ABOUT THIS EXERCISE: Carry on the netbook sales passage from its last sentence.

TEXT PASSAGE:
----

Have we entered the era of the netbook? For those not paying attention a netbook is an ultraportable notebook. It's also an ultra-affordable notebook most often priced below £300. In recent months the form factor has become so popular sales figures are rivalling Apple's iPhone, according to sales data.
According to the latest smartphone sales numbers from Gartner and DisplaySearch's netbook sales numbers, 4.7 million iPhones were shipped in Q3 2008 while a whopping 5.6 million netbooks were sold in the same period.
Actually, debates sparkled a couple of months ago about Apple releasing a small notebook computer, in the form of a netbook. But Apple CEO Steve Jobs seemed to think that iPhones can do the same things as netbooks, and derided their sales figures - apparently prematurely.

----

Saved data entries
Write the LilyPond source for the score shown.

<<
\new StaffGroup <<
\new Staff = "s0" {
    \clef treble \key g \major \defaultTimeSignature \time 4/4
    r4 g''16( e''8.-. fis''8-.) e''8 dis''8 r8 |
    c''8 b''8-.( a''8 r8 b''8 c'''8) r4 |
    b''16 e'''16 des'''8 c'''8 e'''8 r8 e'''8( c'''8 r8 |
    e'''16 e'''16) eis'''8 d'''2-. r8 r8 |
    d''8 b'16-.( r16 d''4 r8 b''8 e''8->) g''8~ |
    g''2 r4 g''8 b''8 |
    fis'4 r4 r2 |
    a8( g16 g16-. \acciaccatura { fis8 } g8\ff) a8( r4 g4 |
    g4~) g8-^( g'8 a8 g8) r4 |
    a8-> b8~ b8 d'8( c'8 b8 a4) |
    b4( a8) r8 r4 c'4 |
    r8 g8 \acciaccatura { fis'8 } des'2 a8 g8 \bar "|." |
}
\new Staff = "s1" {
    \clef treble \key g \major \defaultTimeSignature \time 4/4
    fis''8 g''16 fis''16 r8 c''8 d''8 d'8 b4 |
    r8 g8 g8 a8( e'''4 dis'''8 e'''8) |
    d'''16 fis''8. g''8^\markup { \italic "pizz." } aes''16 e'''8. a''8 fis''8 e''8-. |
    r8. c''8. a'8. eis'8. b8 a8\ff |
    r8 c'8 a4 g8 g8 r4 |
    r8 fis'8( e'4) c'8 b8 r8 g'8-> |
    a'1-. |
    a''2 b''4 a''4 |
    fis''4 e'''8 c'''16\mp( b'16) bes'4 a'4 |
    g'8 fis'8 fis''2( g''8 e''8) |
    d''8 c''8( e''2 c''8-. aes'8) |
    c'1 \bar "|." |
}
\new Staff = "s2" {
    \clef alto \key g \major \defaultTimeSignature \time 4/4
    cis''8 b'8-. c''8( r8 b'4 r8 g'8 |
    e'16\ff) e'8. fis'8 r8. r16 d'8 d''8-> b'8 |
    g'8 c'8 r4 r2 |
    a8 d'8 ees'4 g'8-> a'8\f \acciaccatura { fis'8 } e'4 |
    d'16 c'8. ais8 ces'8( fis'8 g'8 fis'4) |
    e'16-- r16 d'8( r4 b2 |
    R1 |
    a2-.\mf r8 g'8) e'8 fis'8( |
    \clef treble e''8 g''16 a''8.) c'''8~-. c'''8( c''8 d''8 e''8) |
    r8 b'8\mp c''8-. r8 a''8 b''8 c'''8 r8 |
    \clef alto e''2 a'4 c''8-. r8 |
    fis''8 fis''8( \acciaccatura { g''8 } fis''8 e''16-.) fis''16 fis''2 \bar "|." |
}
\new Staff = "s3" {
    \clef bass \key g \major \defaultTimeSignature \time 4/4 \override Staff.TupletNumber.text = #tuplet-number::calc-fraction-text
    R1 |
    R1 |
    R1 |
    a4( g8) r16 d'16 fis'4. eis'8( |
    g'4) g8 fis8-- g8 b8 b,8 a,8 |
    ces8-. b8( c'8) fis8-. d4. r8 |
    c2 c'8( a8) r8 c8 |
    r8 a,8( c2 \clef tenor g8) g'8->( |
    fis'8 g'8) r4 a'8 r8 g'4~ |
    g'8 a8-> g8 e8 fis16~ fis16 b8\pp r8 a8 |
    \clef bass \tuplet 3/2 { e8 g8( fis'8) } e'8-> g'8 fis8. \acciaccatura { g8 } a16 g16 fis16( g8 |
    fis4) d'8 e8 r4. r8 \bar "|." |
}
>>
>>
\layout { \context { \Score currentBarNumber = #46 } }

----

ANSWER SECTION:
"We choose to be in certain segments of the market, and we choose not to be in certain segments of the market," Jobs said an October conference call with Wall Street analysts that highlighted its fiscal fourth-quarter earnings. Jobs was responding to a question about whether and when Apple would enter the netbook market.
"We don't know how to make a $500 computer that's not a piece of junk, and our DNA will not let us ship that," Jobs said. "But we can continue to deliver greater and greater value to those customers that we choose to serve, and there's a lot of them. And we've seen great success by focusing on certain segments of the market and not trying to be everything to everybody."
At the same time, it was clear that Jobs considers Apple's iPhone and iPod Touch as courting netbook dollars. "One of our entrants into that category, if you will, is the iPhone for browsing the Internet and doing email and all the other things that a netbook lets you do," he said. "Being connected via the cellular net wherever you are, an iPhone is a pretty good solution for that, and it fits in your pocket."
Repeating his categorization of the category last week as "nascent," Jobs downplayed the current market for the ultrasmall laptops. "There's, as best as we can tell, not a lot of them getting sold," he said.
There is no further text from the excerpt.